De quoi rappeler les propos récents de François Hollande lors de la présentation de son Pacte de responsabilité fait de réduction des dépenses publiques et de baisse des charges pour les entreprises. Il s'était alors rangé ouvertement du côté de la politique de l'offre en reprenant les mots de l'économiste libéral Jean-Baptiste Say. Malgré tout, son Pacte est encore jugé très flou à Bruxelles.

Bercy juge la vision de Bruxelles partielle

En somme, François Hollande devra donner des gages sur à peu près tout, avec guère de choix quant à la manière. Pour l'heure, à Bercy, on rappelle dans un communiqué les mesures d'économies jugées "considérables" par la Cour des comptes en 2013. On se félicite par ailleurs du fait que la Commission ait validé les prévisions de croissance du gouvernement à 1% en 2014 et 1,7% en 2015.

On rappelle aussi que la vision du déficit public qu'a Bruxelles pour 2013 n'est que partielle car elle ne comporte pas les données concernant les administrations publiques. Celles là mêmes qui présentent souvent des surprises, admet-on à la Commission. Elles seront publiées par l'Insee le 31 mars prochain.

Paris va donner des gages

En ce qui concerne la compétitivité, un accord vient d'être signé entre le patronat et les syndicats sur les contreparties apportées par les entreprises en terme d'emploi en échange des allègements de charges prévus par le Pacte de responsabilité.

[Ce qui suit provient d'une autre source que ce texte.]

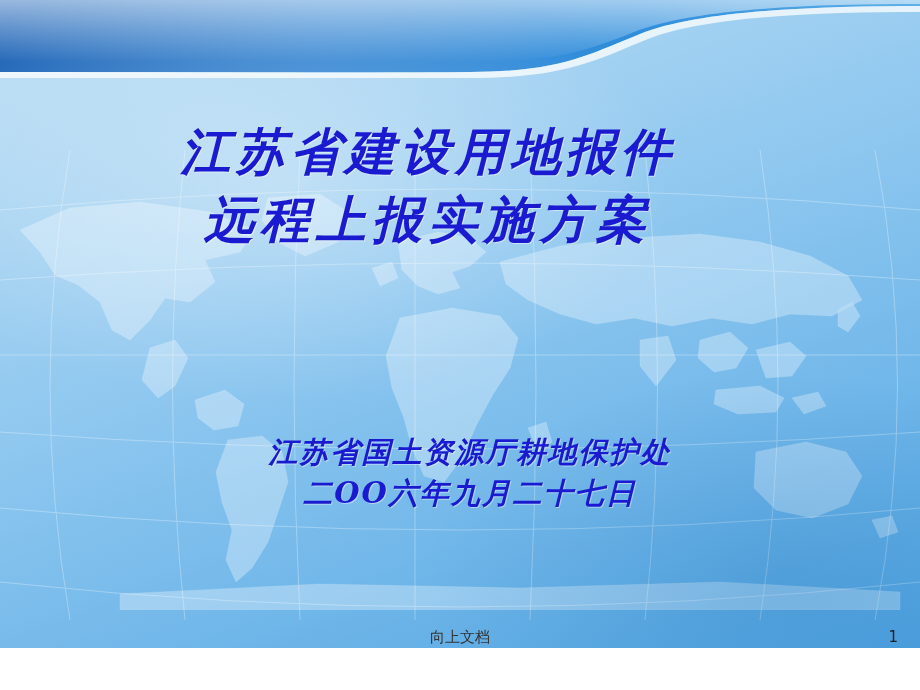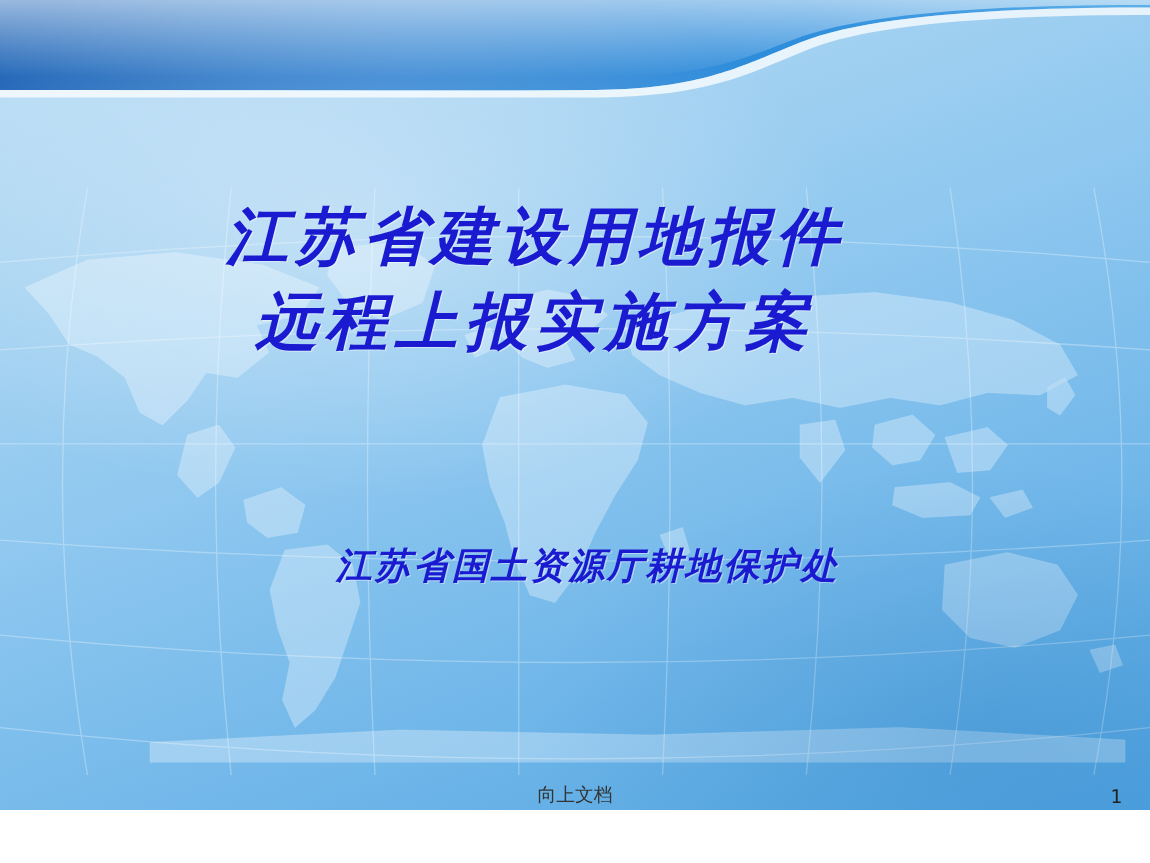--- a/index.html
+++ b/index.html
@@ -75,7 +75,6 @@
     width: 856px;
     text-align: center;
     z-index: 5;
-    margin-top: 37px;
   }
   .title-line {
     font-family: "DejaVu Serif", serif;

Le gouvernement fixe le prochain rendez-vous à la mi-avril, lorsqu'il présentera au parlement son "programme de stabilité et son programme national de réforme", qui comprennent un volet compétitivité et un volet dépense publique. C'est sur la base de ces données que Bruxelles devra juger "la situation précise" de la France, selon Bercy. Bref, à Paris, on se défend mais aussi… on veut donner des gages.